Napoleon gets into "Waterloo" (a stealth pun on its own) because he walks through the turnstile in the middle of a group of kids. Napoleon has a famous (though untrue) reputation for being short.
Socrates is understandably astonished at the first few stops he makes with the group, but none more so than the brief trip to the future... where they arrive in a palace-like structure with metallic walls and a group of robed figures seated on floating thrones. He must have thought they had traveled to the abode of the gods on Mount Olympus!
After misidentifying Joan of Arc as "Noah's wife", Bill and Ted wonder aloud "Then who was Noah's wife?" This is actually a very good question in itself, because (like many Biblical wives) she is nameless in the text, having few identifiable qualities beyond being the wife of Noah.
The movie lampshades the illogical nature of time-paradox causality loop from the start:
```Bill:``` ... Wyld Stallyns will never be a super-band until we get Eddie Van Halen on guitar. ```Ted:``` Yes, Bill, but... I do not believe we will get Eddie Van Halen before we have a triumphant video. ```Bill:``` Ted, it's pointless to have a triumphant video before we have decent instruments. ```Ted:``` Well, how can we have decent instruments if we don't really even know how to play? ```Bill:``` That is why we need Eddie Van Halen! ```Ted:``` And that is why we need a triumphant video! ```Both:``` [think for a second] EXCELLENT! (guitar riff)"

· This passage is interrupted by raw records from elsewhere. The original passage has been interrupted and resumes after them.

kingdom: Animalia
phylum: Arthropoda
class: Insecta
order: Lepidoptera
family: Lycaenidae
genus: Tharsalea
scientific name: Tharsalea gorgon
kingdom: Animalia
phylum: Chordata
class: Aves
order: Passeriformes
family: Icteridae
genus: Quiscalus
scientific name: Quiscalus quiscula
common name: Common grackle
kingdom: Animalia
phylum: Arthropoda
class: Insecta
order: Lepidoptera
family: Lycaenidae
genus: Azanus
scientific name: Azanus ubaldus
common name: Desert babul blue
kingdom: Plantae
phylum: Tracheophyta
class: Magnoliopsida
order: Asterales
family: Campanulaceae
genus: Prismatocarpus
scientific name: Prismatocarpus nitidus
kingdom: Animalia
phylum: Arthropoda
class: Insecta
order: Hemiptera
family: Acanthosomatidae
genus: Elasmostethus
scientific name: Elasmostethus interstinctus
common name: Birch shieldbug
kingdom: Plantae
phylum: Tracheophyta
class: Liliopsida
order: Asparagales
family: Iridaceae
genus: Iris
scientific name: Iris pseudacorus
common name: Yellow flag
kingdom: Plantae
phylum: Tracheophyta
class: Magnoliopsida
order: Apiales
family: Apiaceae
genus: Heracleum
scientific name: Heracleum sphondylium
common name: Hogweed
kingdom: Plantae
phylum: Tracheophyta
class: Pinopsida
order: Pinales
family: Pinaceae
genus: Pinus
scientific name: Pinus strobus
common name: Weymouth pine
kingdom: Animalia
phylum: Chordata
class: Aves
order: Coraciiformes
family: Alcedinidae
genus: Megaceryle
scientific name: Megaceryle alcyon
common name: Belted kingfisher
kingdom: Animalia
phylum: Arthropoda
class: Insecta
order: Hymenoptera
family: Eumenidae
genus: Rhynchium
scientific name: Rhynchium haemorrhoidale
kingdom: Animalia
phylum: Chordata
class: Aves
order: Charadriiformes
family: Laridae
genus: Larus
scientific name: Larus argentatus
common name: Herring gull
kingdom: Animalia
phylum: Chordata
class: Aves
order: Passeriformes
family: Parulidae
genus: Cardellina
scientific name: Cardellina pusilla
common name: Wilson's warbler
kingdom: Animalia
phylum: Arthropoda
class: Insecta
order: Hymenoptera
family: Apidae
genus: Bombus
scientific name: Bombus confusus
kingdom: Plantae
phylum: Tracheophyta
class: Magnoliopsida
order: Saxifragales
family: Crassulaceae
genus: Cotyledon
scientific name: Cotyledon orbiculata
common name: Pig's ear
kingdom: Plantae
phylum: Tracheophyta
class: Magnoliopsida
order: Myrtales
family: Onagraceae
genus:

The dialogue parallels the inherent problem in the time-loop:
To do their history report, Rufus had to help them For Rufus to exist, Bill and Ted had to do their history report Bill and Ted did their history report and Rufus helped them with their history report
Joan of Arc, Abraham Lincoln, Billy the Kid and Socrates were all executed or murdered, yet Bill and Ted happily send them back to their own time in the end. One wonders whether the boys did enough studying to even find out about the grim fates awaiting many of their new friends.
In one of the comics, Bill and Ted discovered that Abraham Lincoln was murdered shortly after they returned him back to his time after the end of the film. They went back to stop it and it ended up changing history in a poor way. After they corrected the change they made, Death informed them that Abraham ended up in Heaven and is happy there, learning that Death is an inevitable and a part of life (be it the past or the future). But, if that's not of an explanation for everyone else, you can use the below.
They know they're all dead. Bill himself clearly knows this, as when asked about who Napoleon was at the start of film, his only response was, "He's dead." To which the teacher responded, "So, you're telling me that history is full a bunch of old, dead dudes?" Since the past is the past, Bill and Ted both know that they're no longer alive in their time, and they understand that is how life is.